When Wavie's mother dies of cancer, her life gets complicated very quickly. Since her father has never been in the picture, children's services looks for a relative, and unearths a sister, Samantha Rose, whom her mother has never mentioned. Soon, Wavie is taken away from her supportive trailer park community and is living in squalor in the hills of Kentucky. Her aunt, uncle and cousin Hoyt never clean their run down house, but expect Wavie to.
Things are brightened a little by the children Wavie meets in the neighborhood and school. Most of the children are on free and reduced lunch, and almost everyone gets their backpacks filled up with food for the weekend. Wavie knows enough that if a grandparent is raising children, nothing has gone right with the parents. Her friends Camille and Gilbert are especially supportive of her new situation, and Camille's family is fairly well-to-do for the area.
When Wavie finds out that she was almost adopted by a couple but was returned to her mother, she writes to the Bowmans, posing as her mother, and tries to find out what happened. She is helped a little by a former lawyer, Angel Davis, who has fallen on hard times. When the final hearing to turn her over to the custody of her aunt approaches, Wavie and her friends try to put together evidence in order to find somewhere else for Wavie to live.

Data section:
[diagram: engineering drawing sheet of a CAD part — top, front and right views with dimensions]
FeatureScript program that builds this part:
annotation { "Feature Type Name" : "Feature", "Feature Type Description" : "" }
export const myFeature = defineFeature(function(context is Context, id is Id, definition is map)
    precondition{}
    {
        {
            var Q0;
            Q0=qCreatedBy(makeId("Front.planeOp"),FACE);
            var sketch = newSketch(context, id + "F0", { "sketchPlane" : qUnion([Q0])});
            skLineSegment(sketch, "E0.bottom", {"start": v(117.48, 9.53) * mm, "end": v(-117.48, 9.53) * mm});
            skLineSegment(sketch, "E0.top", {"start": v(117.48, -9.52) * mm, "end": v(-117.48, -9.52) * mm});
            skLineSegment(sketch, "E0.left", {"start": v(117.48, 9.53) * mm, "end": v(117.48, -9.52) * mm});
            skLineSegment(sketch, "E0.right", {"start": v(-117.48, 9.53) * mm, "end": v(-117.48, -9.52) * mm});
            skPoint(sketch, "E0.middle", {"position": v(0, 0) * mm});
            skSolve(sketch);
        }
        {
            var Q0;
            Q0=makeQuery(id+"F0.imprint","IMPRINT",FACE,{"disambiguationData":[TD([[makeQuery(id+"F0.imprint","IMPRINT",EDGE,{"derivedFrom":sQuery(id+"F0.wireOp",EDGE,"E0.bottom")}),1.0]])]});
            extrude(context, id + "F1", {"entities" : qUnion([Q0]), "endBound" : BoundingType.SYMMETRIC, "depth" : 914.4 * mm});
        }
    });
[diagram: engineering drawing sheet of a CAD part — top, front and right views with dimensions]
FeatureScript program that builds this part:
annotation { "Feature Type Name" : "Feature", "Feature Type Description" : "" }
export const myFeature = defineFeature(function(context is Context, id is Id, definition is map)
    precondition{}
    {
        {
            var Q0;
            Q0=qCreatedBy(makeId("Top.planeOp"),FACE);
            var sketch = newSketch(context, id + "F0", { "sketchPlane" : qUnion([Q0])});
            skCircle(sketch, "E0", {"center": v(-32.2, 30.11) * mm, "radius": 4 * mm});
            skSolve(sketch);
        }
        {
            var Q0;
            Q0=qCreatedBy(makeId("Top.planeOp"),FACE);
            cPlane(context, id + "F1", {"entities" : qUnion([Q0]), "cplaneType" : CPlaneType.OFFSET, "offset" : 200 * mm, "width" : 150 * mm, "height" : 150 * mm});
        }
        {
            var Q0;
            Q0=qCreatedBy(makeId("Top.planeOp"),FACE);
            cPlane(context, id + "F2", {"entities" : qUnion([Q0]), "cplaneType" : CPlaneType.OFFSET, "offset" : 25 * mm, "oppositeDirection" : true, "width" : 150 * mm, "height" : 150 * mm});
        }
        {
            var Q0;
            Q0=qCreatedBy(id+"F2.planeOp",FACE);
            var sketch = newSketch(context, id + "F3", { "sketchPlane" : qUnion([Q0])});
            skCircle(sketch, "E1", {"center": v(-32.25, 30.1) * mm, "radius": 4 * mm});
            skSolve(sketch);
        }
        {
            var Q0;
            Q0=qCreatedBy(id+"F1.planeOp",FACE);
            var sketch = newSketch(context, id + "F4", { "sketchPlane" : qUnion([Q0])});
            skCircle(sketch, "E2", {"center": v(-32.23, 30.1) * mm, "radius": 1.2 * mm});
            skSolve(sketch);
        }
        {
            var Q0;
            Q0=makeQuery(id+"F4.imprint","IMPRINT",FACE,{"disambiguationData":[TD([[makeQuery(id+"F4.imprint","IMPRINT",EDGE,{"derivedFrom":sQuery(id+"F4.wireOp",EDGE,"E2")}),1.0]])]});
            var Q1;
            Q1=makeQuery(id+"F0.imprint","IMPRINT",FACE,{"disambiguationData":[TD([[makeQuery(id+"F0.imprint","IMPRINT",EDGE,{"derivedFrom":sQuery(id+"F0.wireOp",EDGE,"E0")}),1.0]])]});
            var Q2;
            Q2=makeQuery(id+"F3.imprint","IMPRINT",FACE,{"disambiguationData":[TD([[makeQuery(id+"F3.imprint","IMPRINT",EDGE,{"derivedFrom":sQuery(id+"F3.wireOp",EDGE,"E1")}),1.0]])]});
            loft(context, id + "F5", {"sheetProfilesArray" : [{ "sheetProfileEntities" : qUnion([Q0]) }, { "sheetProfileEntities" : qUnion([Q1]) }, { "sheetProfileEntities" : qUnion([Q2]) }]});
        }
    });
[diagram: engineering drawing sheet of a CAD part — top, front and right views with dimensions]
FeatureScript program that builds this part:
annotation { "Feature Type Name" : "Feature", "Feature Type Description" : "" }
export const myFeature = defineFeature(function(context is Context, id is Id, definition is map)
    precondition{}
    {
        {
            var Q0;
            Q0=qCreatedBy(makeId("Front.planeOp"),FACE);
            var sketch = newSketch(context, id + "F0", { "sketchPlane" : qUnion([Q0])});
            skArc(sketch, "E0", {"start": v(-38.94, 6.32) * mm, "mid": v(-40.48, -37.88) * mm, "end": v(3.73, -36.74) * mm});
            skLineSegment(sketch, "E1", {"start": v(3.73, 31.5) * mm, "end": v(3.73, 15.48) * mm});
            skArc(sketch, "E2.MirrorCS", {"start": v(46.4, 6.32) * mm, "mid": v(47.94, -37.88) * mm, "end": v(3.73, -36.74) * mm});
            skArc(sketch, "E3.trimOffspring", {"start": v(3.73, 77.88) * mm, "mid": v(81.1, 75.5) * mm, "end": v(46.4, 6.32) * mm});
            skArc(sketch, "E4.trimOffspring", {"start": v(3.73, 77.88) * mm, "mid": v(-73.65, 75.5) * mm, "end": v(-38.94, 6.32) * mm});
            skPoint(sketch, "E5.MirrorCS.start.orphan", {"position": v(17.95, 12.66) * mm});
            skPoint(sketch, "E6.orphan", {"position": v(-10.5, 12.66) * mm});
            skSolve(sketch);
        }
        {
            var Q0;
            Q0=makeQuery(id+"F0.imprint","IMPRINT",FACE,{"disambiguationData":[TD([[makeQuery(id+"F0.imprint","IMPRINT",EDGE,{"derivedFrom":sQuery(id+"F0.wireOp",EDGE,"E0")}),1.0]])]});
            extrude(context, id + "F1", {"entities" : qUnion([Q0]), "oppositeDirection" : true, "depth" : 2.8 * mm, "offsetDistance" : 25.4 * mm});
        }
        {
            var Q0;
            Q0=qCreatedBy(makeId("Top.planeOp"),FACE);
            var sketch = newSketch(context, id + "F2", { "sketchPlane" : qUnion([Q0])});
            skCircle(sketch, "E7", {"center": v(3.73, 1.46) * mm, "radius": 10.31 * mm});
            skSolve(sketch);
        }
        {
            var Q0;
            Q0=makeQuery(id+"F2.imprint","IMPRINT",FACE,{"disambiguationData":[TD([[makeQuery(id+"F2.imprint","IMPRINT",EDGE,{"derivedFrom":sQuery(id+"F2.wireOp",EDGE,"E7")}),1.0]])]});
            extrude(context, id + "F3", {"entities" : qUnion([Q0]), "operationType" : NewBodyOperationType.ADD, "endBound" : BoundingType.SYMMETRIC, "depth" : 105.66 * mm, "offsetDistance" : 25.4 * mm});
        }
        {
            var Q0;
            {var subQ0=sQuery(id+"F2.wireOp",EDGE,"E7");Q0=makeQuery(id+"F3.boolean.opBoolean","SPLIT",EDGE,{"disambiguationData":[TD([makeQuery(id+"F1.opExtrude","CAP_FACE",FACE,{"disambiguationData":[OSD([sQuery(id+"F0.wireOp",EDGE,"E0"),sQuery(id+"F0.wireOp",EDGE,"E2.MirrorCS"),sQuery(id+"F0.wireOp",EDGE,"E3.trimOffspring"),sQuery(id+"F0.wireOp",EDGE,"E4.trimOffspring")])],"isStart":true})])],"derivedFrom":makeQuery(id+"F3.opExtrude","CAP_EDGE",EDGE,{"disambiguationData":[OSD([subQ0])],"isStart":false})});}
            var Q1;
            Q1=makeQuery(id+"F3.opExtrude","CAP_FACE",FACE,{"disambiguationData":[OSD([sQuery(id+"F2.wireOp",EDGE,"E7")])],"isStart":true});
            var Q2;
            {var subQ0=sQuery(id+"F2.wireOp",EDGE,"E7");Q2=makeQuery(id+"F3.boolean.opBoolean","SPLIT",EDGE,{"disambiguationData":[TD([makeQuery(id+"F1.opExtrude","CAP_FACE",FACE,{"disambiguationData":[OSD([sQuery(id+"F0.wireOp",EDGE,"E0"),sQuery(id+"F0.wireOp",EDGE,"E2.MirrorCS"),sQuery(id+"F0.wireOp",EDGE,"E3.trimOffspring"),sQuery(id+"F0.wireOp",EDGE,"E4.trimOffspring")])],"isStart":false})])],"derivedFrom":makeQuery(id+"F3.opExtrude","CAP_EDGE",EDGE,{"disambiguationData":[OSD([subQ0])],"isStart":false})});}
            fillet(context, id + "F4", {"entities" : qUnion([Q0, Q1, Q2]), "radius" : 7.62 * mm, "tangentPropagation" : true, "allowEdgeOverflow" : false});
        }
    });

Tasks:
A. In the summary about Wavie, who is the former lawyer who helps Wavie?
B. Retype the part of the summary about Wavie that opens with the words containing "When Wavie's mother" and closes with "expect Wavie to.".
The entries come from a different source than the summary about Wavie.

Results of the tasks:
A. Angel Davis

B.
When Wavie's mother dies of cancer, her life gets complicated very quickly. Since her father has never been in the picture, children's services looks for a relative, and unearths a sister, Samantha Rose, whom her mother has never mentioned. Soon, Wavie is taken away from her supportive trailer park community and is living in squalor in the hills of Kentucky. Her aunt, uncle and cousin Hoyt never clean their run down house, but expect Wavie to.